Поиск в кадре данных для конкретных значений, которые будут сохранены - PullRequest
0 голосов
/ 03 октября 2019

Я новичок в программировании и Python. Я принимаю код (https://github.com/rileypredum/East-Bay-Housing-Web-Scrape/blob/master/EB_Room_Prices.ipynb) для очистки Craiglist. Моя цель - найти и сохранить все автомобильные посты в Чикаго. Я могу хранить название поста, время поста, цену и соседство. Моя следующая цельсоздать новую колонку, добавив только марку автомобиля, то есть Toyota, Nissan, Honda и т. д., выполнив поиск по названию поста. Как мне это сделать?

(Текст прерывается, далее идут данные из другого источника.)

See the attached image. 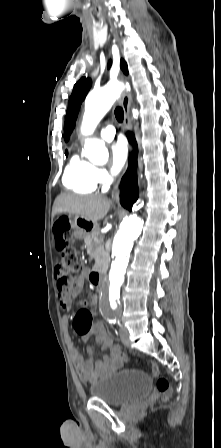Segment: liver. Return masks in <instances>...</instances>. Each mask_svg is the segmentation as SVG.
I'll use <instances>...</instances> for the list:
<instances>
[{
    "label": "liver",
    "instance_id": "1",
    "mask_svg": "<svg viewBox=\"0 0 221 448\" xmlns=\"http://www.w3.org/2000/svg\"><path fill=\"white\" fill-rule=\"evenodd\" d=\"M111 201L103 196H77L73 194H60L53 206V215L69 213L97 223L109 211Z\"/></svg>",
    "mask_w": 221,
    "mask_h": 448
}]
</instances>
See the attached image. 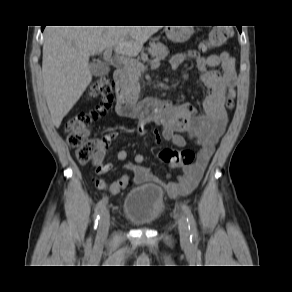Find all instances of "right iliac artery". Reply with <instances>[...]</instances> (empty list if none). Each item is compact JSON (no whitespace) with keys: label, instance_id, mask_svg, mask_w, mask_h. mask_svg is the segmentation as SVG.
Masks as SVG:
<instances>
[{"label":"right iliac artery","instance_id":"obj_1","mask_svg":"<svg viewBox=\"0 0 292 292\" xmlns=\"http://www.w3.org/2000/svg\"><path fill=\"white\" fill-rule=\"evenodd\" d=\"M108 202V197L104 196L98 203L95 212H94V220H95V226H97L98 221L100 219L101 214L103 213L105 206Z\"/></svg>","mask_w":292,"mask_h":292}]
</instances>
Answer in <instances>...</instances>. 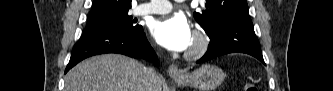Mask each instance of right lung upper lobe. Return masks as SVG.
<instances>
[{
    "label": "right lung upper lobe",
    "instance_id": "right-lung-upper-lobe-1",
    "mask_svg": "<svg viewBox=\"0 0 333 91\" xmlns=\"http://www.w3.org/2000/svg\"><path fill=\"white\" fill-rule=\"evenodd\" d=\"M131 8V0H94L90 18L120 14Z\"/></svg>",
    "mask_w": 333,
    "mask_h": 91
}]
</instances>
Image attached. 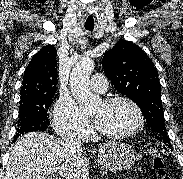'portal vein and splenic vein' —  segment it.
<instances>
[{
	"instance_id": "18ae733b",
	"label": "portal vein and splenic vein",
	"mask_w": 183,
	"mask_h": 179,
	"mask_svg": "<svg viewBox=\"0 0 183 179\" xmlns=\"http://www.w3.org/2000/svg\"><path fill=\"white\" fill-rule=\"evenodd\" d=\"M50 179H58V178L57 177H53V178L51 177Z\"/></svg>"
}]
</instances>
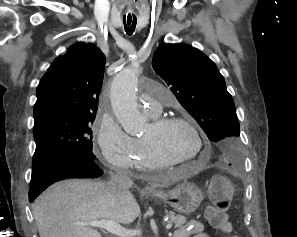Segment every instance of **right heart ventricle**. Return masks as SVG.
Masks as SVG:
<instances>
[{
	"label": "right heart ventricle",
	"instance_id": "obj_1",
	"mask_svg": "<svg viewBox=\"0 0 297 237\" xmlns=\"http://www.w3.org/2000/svg\"><path fill=\"white\" fill-rule=\"evenodd\" d=\"M134 140L136 145V161L134 164V168L144 171L161 168V166H158L155 163V161L150 157L146 149V146L142 141V138Z\"/></svg>",
	"mask_w": 297,
	"mask_h": 237
}]
</instances>
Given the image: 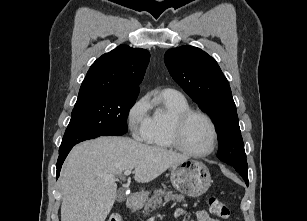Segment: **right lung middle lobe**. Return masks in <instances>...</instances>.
<instances>
[{"instance_id": "1", "label": "right lung middle lobe", "mask_w": 307, "mask_h": 221, "mask_svg": "<svg viewBox=\"0 0 307 221\" xmlns=\"http://www.w3.org/2000/svg\"><path fill=\"white\" fill-rule=\"evenodd\" d=\"M137 95H102L76 102L59 152L88 139L127 133V117Z\"/></svg>"}]
</instances>
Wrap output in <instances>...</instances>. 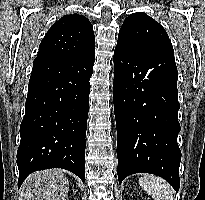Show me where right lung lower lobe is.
Instances as JSON below:
<instances>
[{
  "instance_id": "right-lung-lower-lobe-1",
  "label": "right lung lower lobe",
  "mask_w": 205,
  "mask_h": 200,
  "mask_svg": "<svg viewBox=\"0 0 205 200\" xmlns=\"http://www.w3.org/2000/svg\"><path fill=\"white\" fill-rule=\"evenodd\" d=\"M95 50L73 59L36 58L17 152L18 187L32 172L63 168L85 180L86 129Z\"/></svg>"
}]
</instances>
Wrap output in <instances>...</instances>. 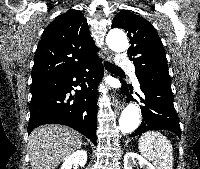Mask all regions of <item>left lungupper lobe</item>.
Here are the masks:
<instances>
[{
  "mask_svg": "<svg viewBox=\"0 0 200 169\" xmlns=\"http://www.w3.org/2000/svg\"><path fill=\"white\" fill-rule=\"evenodd\" d=\"M115 27L128 32L131 43L128 55L135 66L138 80L147 78L170 84L165 51L152 24L128 10H123L112 21V28Z\"/></svg>",
  "mask_w": 200,
  "mask_h": 169,
  "instance_id": "5c2ea615",
  "label": "left lung upper lobe"
}]
</instances>
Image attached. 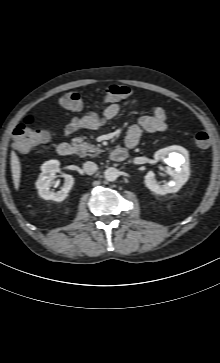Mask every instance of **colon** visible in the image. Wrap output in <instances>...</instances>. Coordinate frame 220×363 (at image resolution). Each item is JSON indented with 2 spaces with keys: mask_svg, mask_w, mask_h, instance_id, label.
Instances as JSON below:
<instances>
[{
  "mask_svg": "<svg viewBox=\"0 0 220 363\" xmlns=\"http://www.w3.org/2000/svg\"><path fill=\"white\" fill-rule=\"evenodd\" d=\"M134 91L121 84L108 86L103 93L104 102H117L129 98ZM83 103L81 93L77 91H69L65 93L61 99L62 107L69 110H78ZM50 138L49 131L35 127V118L31 115L25 117L13 131V147L18 152H27L34 147L45 143ZM195 143L205 148L210 144V136L205 131H198L194 135Z\"/></svg>",
  "mask_w": 220,
  "mask_h": 363,
  "instance_id": "5ec220e1",
  "label": "colon"
}]
</instances>
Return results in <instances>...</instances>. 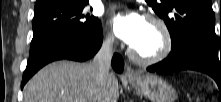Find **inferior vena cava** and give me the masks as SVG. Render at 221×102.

Я полагаю, что именно здесь я бы добавил логикуздесь: в [13] "для переменной" post_make "для поиска" post_title ".

#build out the loop
from time import sleep
from random import randint
from warnings import warn
from time import time
from IPython.core.display import clear_output
import numpy as np

#find the total number of posts to find the limit of the pagination
results_num = html_soup.find('div', class_= 'search-legend')
results_total = int(results_num.find('span', class_='totalcount').text)

pages = np.arange(0, results_total, 120)

iterations = 0

post_timing = []
post_hoods = []
post_title_texts = []
post_links = []
post_prices = []

for page in pages:

    #get request
    response = get("https://sfbay.craigslist.org/search/eby/roo?" 
                   + "s=" 
                   + str(page) 
                   + "&hasPic=1"
                   + "&availabilityMode=0")

    sleep(randint(1,5))

    #throw warning for status codes that are not 200
    if response.status_code != 200:
        warn('Request: {}; Status code: {}'.format(requests, response.status_code))

    #define the html text
    page_html = BeautifulSoup(response.text, 'html.parser')

    #define the posts
    posts = html_soup.find_all('li', class_= 'result-row')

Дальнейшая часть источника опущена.